Um outro traço do serviço é o cuidado do acolhimento a todos. As comunidades cristãs, nomeadamente as paróquias, devem ser o rosto de uma Igreja acolhedora, samaritana, sinodal e missionária. As equipas de acolhimento criadas durante a pandemia de Covid-19 são sinal desta Igreja que cuida o acolhimento de todos. Em algumas paróquias, estas equipas mantiveram-se ativas mesmo depois da pandemia, promovendo não só o acolhimento dos fiéis para as celebrações litúrgicas, mas também a hospitalidade para com aqueles, portugueses ou migrantes, que andam em busca de lugares e comunidades para celebrar a sua fé.

Precisamos também de redescobrir o dom da escuta. Onde for possível, criem-se centros de escuta e acompanhamento. Escutar a Palavra, escutar os outros, escutar o grito dos que sofrem e a sabedoria que brota mesmo fora das fronteiras visíveis da Igreja, tudo isto é Evangelho em renovação.

Assim, a Igreja peregrina bracarense pode, dia a dia, «crescer no conhecimento do mistério de Cristo, imergindo a nossa vida no mistério da sua Páscoa, na esperança da sua vinda.
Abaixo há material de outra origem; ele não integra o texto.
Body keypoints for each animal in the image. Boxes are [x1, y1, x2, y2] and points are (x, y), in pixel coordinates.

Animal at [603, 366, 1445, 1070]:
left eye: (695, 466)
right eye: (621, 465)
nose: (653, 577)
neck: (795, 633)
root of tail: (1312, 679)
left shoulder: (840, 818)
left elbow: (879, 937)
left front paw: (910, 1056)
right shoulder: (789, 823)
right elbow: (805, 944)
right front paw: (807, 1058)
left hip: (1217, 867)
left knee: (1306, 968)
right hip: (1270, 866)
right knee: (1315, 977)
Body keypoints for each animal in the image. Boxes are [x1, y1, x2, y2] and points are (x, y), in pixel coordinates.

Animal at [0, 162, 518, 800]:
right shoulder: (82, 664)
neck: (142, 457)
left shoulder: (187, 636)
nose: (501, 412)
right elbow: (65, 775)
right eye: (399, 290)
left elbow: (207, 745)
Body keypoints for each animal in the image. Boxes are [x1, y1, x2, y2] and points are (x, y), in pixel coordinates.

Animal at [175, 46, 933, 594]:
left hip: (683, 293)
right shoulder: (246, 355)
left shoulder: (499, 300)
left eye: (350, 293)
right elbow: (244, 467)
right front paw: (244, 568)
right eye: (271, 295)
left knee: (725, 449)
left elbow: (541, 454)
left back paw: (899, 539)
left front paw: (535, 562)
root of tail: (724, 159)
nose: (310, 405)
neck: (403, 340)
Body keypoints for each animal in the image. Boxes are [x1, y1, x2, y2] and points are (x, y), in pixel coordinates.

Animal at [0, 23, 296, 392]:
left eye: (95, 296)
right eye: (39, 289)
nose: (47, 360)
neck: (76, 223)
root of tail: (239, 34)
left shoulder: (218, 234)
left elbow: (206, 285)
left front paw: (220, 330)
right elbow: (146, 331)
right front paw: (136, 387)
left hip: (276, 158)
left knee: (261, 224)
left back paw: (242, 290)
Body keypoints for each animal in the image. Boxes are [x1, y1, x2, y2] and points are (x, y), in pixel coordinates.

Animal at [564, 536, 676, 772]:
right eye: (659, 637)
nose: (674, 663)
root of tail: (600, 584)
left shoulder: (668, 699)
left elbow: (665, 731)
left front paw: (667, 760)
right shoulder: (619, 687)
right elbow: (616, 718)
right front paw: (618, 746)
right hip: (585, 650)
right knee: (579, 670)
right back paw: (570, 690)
Esta é uma verdadeira formação contínua. A nossa vida não é uma sucessão causal e caótica de acontecimentos, mas um percurso que, de Páscoa em Páscoa, nos conforma a Ele enquanto esperamos em jubilosa esperança a vinda de Jesus Cristo, nosso Salvador» (Desiderio desideravi, 64).

Acolher a todos, eis o grande estímulo para os pastores e para todos os fiéis: «a Igreja, como mãe, caminha com os que caminham. Onde o mundo vê ameaça, ela vê filhos; onde se erguem muros, ela constrói pontes. Pois sabe que o Evangelho só é credível quando se traduz em gestos de proximidade e de acolhimento; e que em cada migrante rejeitado, é o próprio Cristo que bate às portas da comunidade» (Dilexi te, 75).

Nesta perspetiva, acrescenta o Papa Leão XIV: «enquanto Corpo de Cristo, a Igreja sente como sua própria “carne” a vida dos pobres, que são parte privilegiada do povo em caminho. Por isso, o amor aos pobres – seja qual for a forma dessa pobreza – é a garantia evangélica de uma igreja fiel ao coração de Deus. Efetivamente, toda a renovação eclesial sempre teve entre as suas prioridades esta atenção preferencial pelos pobres, que se diferencia, tanto nas motivações como no estilo, da atividade de qualquer outra organização humanitária» (Dilexi te, 103).

Recordo que a vida cristã é uma grande peregrinação na esperança pascal. Por isso, somos um povo que caminha nas estradas e nas ruas da vida. Também, em sinal disto mesmo, durante o Ano Santo Jubilar peregrinamos à Sé Primaz, a casa da oração e a porta do céu. Aqui experimentamos e «celebramos a claridade, porque Deus nos criou para a alegria» (in “A Casa de Deus”, Sophia de Mello Breyner Andresen).

A todos e a cada um(a), gostaria de dizer, com a Virgem Santa Maria e todos os santos e beatos do nosso calendário próprio bracarense, não te envergonhes de dar testemunho de Jesus Cristo (cf. 2Tm 1, 8). Juntamente com os Bispos Auxiliares, D. Delfim Gomes e D. Nélio Pita, «damos sempre graças a Deus por todos vós, lembrando-nos constantemente de vós nas nossas orações, ao recordarmos a obra da vossa fé, o empenho do vosso amor, e a perseverança da vossa esperança em nosso Senhor Jesus Cristo, diante de Deus e nosso Pai» (1Ts 1, 2-3).

 

Cordial e fraternalmente em Jesus Cristo, nossa Páscoa e nossa Paz.